Georgia Power would be allowed to pass on to customers $2.1 billion of the costs of completing the first of two new nuclear reactors at Plant Vogtle under a stipulation agreement outlined Thursday.
But the Atlanta-based utility wouldn’t be permitted to start recovering those costs until one month after the reactor unit goes into commercial operation, next June under the current completion schedule.
“Neither party to the stipulation received everything it wanted, but instead what staff believes is a fair and just compromise,” Steven Roetger, an analyst with the Georgia Public Service Commission’s (PSC) Public Interest Advocacy (PIA) Staff, told commissioners during a hearing on the agreement.
The PSC voted in August to stop approving incremental cost increases incurred at the long-delayed, over-budget nuclear expansion at the plant south of Augusta. Instead, commissioners have opted to postpone deciding how much of the cost overruns Georgia Power customers will have to bear until after Unit 3, the first of the two new reactors, is completed.
The project, originally projected to cost $14 billion, has ballooned to at least $26 billion.
At the same time, the completion dates have been postponed from 2016 for the first unit and 2017 for the second until 2022 and 2023, due in part to the bankruptcy of prime contractor Westinghouse and, more recently, to workforce shortages arising from the coronavirus pandemic.
Representatives of Georgia Power and the PIA Staff signed off on the stipulation agreement on Wednesday.

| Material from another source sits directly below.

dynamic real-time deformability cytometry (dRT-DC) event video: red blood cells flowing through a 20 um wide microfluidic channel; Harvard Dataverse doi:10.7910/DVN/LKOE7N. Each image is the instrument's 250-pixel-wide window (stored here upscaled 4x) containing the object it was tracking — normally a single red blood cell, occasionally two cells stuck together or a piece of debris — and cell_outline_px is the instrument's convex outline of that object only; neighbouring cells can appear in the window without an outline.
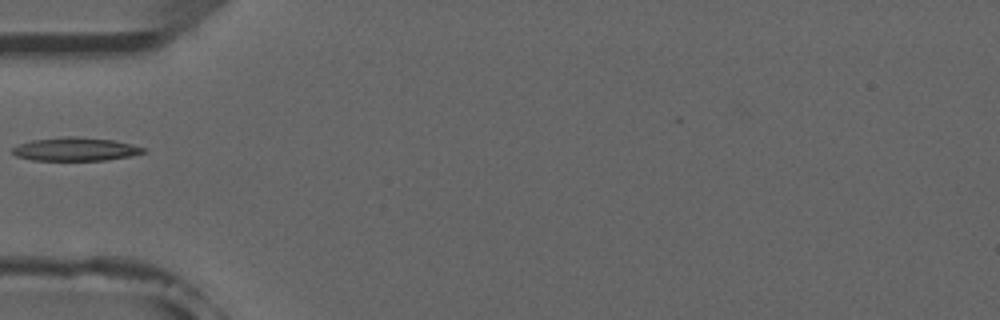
{"species": "common noctule bat (a hibernating species)", "species_latin": "Nyctalus noctula", "temperature_condition": "room temperature", "stored_images_in_passage": 5, "camera_frame_rate_fps": 3000, "um_per_image_px": 0.085, "animal": {"sex": "male", "forearm_length_mm": 52.5}, "frame": {"image": 1, "passage_image": 5, "time_ms": 5.667, "image_size_px": [1000, 320], "cell_outline_px": [[148, 152], [132, 156], [108, 160], [32, 160], [16, 156], [12, 152], [12, 148], [20, 144], [32, 140], [68, 136], [76, 136], [112, 140], [132, 144], [144, 148]], "centroid_in_image_um": [6.45, 12.68], "position_along_channel_um": 78.5, "area_um2": 17.86}}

Under a key provision in the agreement, Georgia Power will not be allowed to pass on to customers any of the nearly $1.5 billion guarantee Japan-based Toshiba – the parent company of Westinghouse – committed to the project until after the commission decides how much of that guarantee has been spent prudently.
The agreement also for the first time gives the PSC the right to review all operating and maintenance expenses associated with Unit 3 following its completion if the reactor is not performing up to expectations.
In that case, Georgia Power would have to prove that any electrical production that falls below the expected 1,102 megawatts of generating capacity was not the result of “unreasonable or imprudent” construction.
“One of the major concerns we had was performance reliability,” Roetger testified Thursday. “We felt it was necessary to provide this commission an opportunity to review … all of the costs.”
During cross-examination of Roetger and two Georgia Power executives, lawyers for big industrial customers and environmental and consumer advocacy groups complained the agreement would let Georgia Power raise customer rates following the completion of Unit 3 next summer at the same time the utility already is scheduled to file its next regular rate case with the PSC.
“Predictability in budgeting … can be essential for businesses trying to navigate a challenging economy,” said Clay Jones, a lawyer representing the Georgia Association of Manufacturers.
Residential customers under the stipulation agreement would see a net increase of $3.78 a month starting next July, based on the typical usage of 1,000 kilowatt-hours of electricity.
Liz Coyle, executive director of the consumer advocacy group Georgia Watch, said that’s too much to pay beginning just one month after Unit 3 goes into commercial operation when there’s no guarantee the new reactor will perform properly. She cited an example where an AP1000 reactor in China – the same technology Plant Vogtle is using – did not perform reliably for a year.
“Many Georgians, especially those living on fixed incomes, are already having difficulty paying their power bills,” Coyle said. “Even $4 more a month can be problematic in terms of making ends meet.”
Roetger said the agreement strikes a necessary balance between the interests of customers and Georgia Power.
“I understand there are people who are struggling,” he said. “But we have to look at the entire state … and make sure we have a utility that can provide safe and reliable power and is financially sound.”
The commission is scheduled to vote on the agreement Nov. 2.